In the cybersecurity world, there are other real-life scenarios where security by obscurity is seen every day:

  • Hiding user passwords inside binary code, or mixed with script code or comments. This is a very popular technique that assumes the attacker won’t read the code, and therefore, provides protection from any intrusion.

  • Changing the name of your application folder, for example from ‘admin’ to ‘_admin.’ It may take longer, but if the attacker finds you are using ‘_admin’, and there is no additional authentication or IP-based whitelist, he’ll be able to jump right into your administrative area.

In terms of regular folks like us, we may subconsciously rely on this concept when we defer things like backing up our WordPress sites, protecting our home computers and reusing our passwords online. In other words, "Ain't nobody thinking about little old me..."

Except, it's not the "nobody" we should be focused on, it's the unrelenting, soulless botnets! If you do have a WordPress site, hopefully, you're using some kind of login protection plugin. Even a cursory glance at the activity logs should be enough to scare you!

If spambots weren't bad enough, what about the barbarian port scanners probing at your gateway? I check in with Gibson Research periodically, just to ensure that  these malevolent electrons don't know that I exist.

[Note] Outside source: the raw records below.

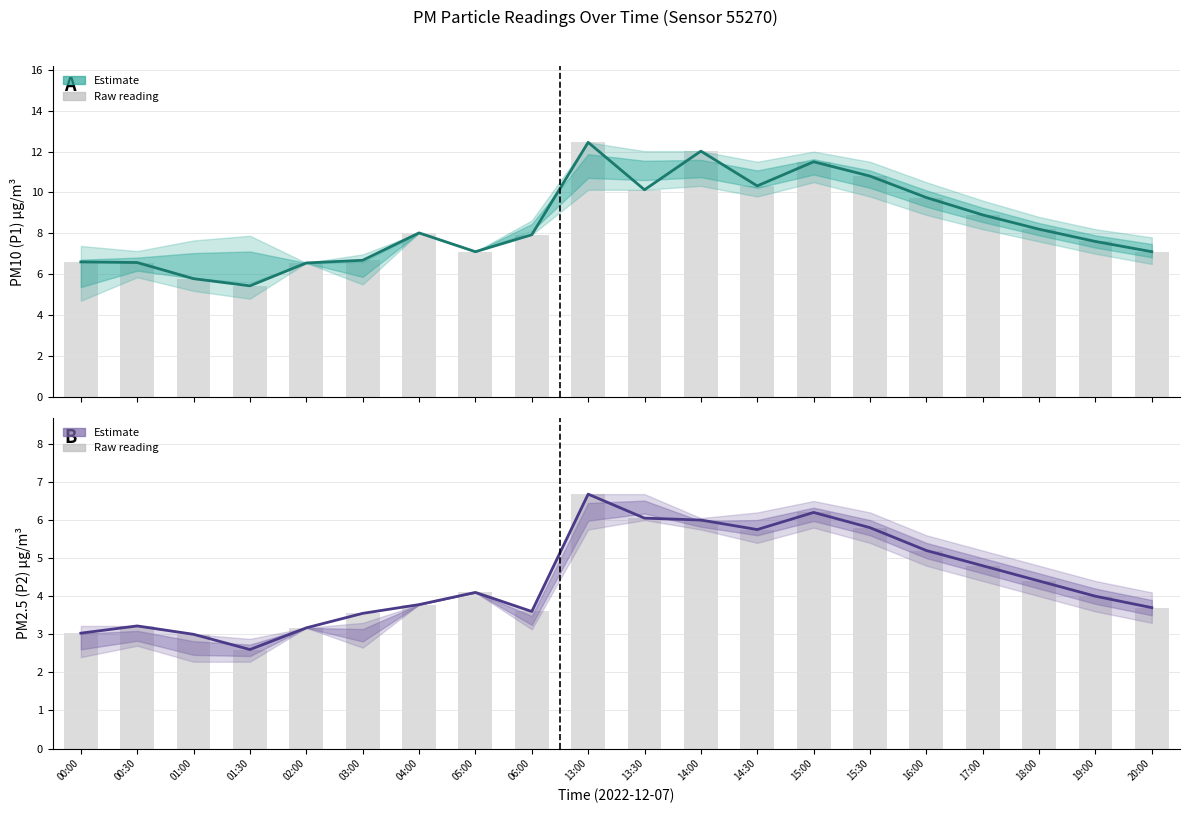

Is the value of PM2.5 (P2) Estimate at 14:00 greater than the value of PM10 (P1) Estimate at 05:00?

No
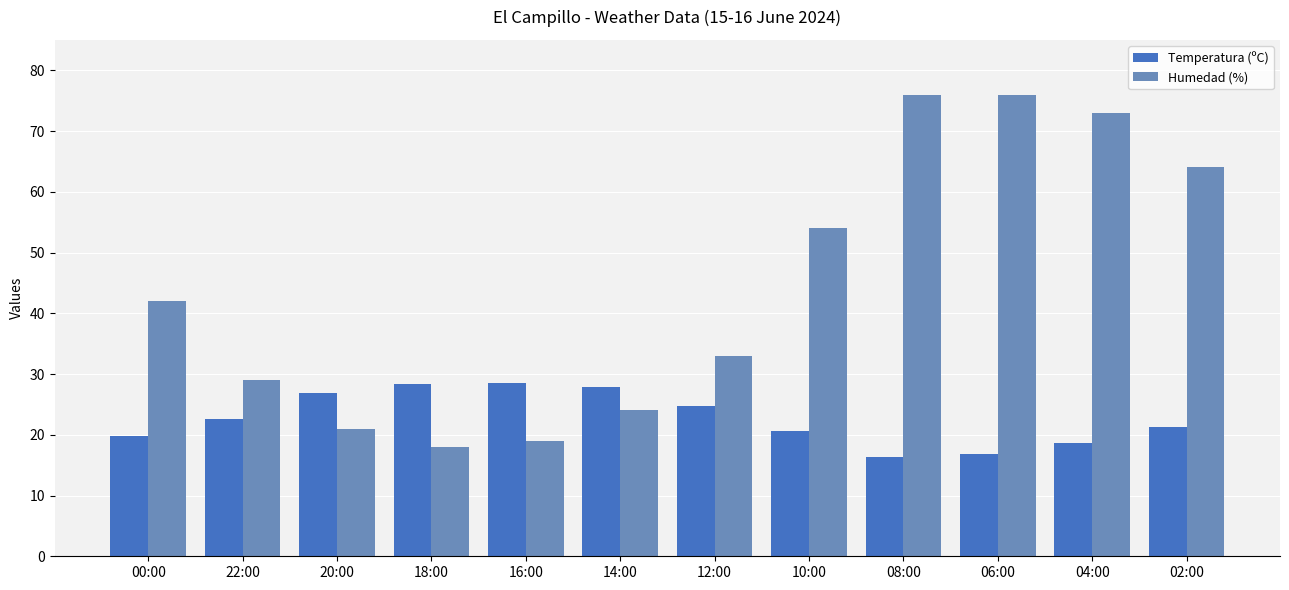

What is the sum of the Humedad (%) values at 10:00 and 08:00?

130.0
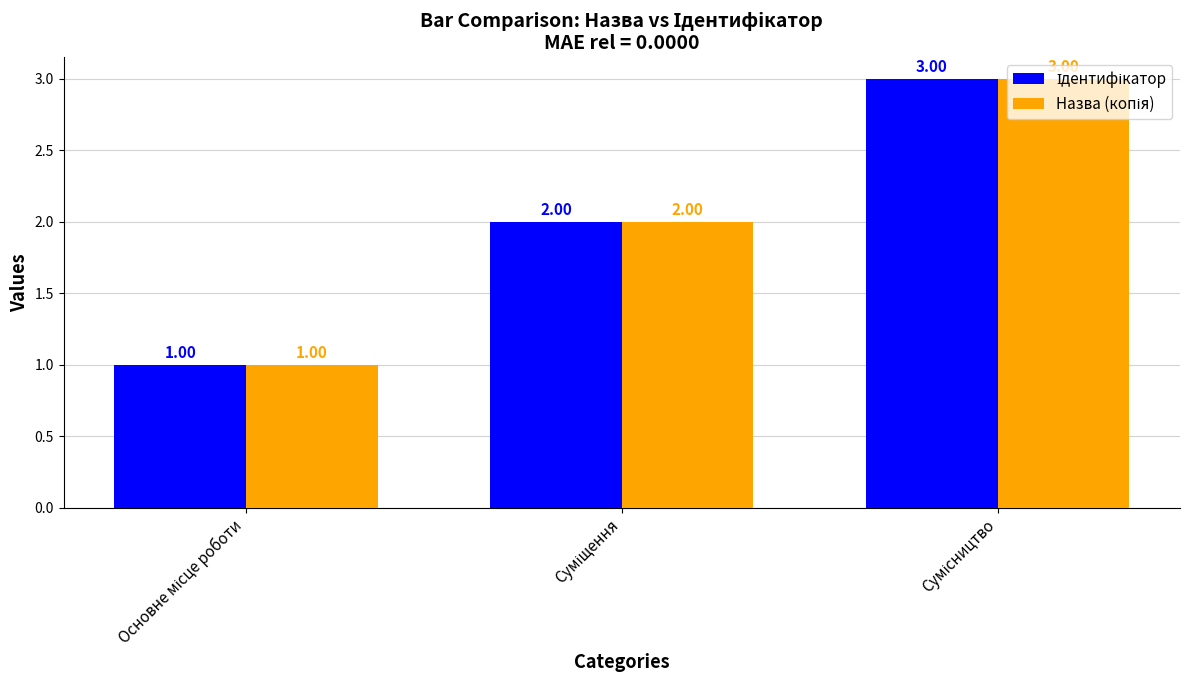

How many series are shown in this chart?

2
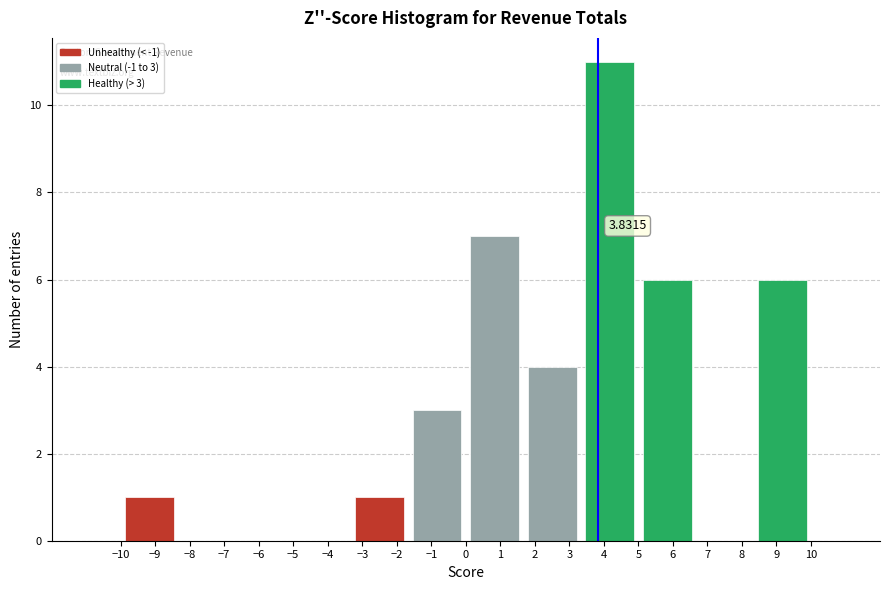

Which range on the x-axis has the tallest bar?

3.3 to 5.0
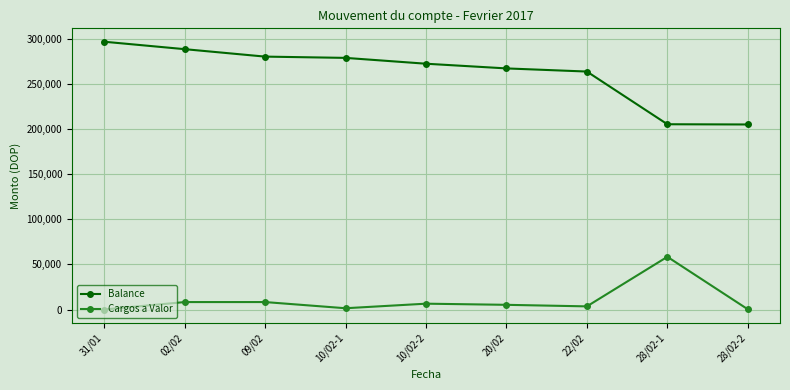

Rank the series at 10/02-1 from highest to lowest value.

Balance, Cargos a Valor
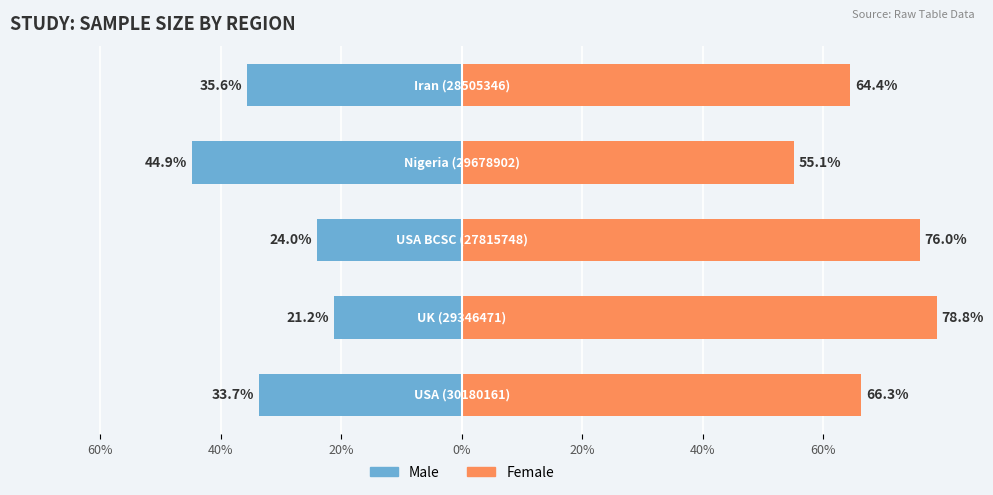

How many data points in Female are less than 66?

2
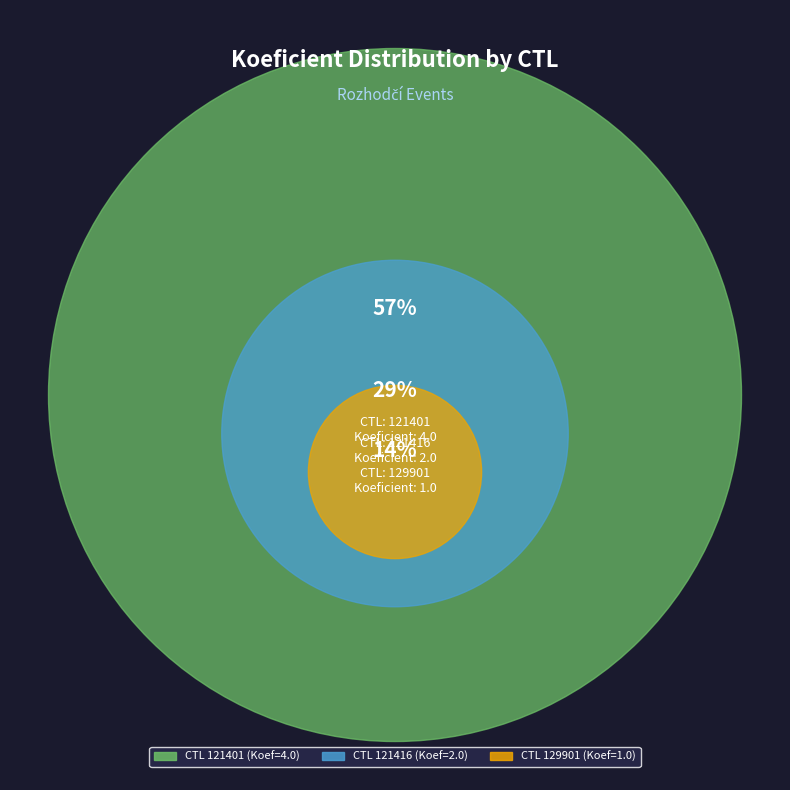

How many slices are in this pie chart?

3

Incidentally, that site has a great article about passwords. It's titled How Big is Your Haystack? The subtitle is ...and how well hidden is YOUR needle? Talk about keys under rocks! We shouldn't have to be neuroscientists to stay protected online.

Also, social engineering is going to undo all the technical advances made, ever. What good does it do to have a quantum 4-dimensional authenticator if a hacker can just sweet-talk his way past all of your firewalls?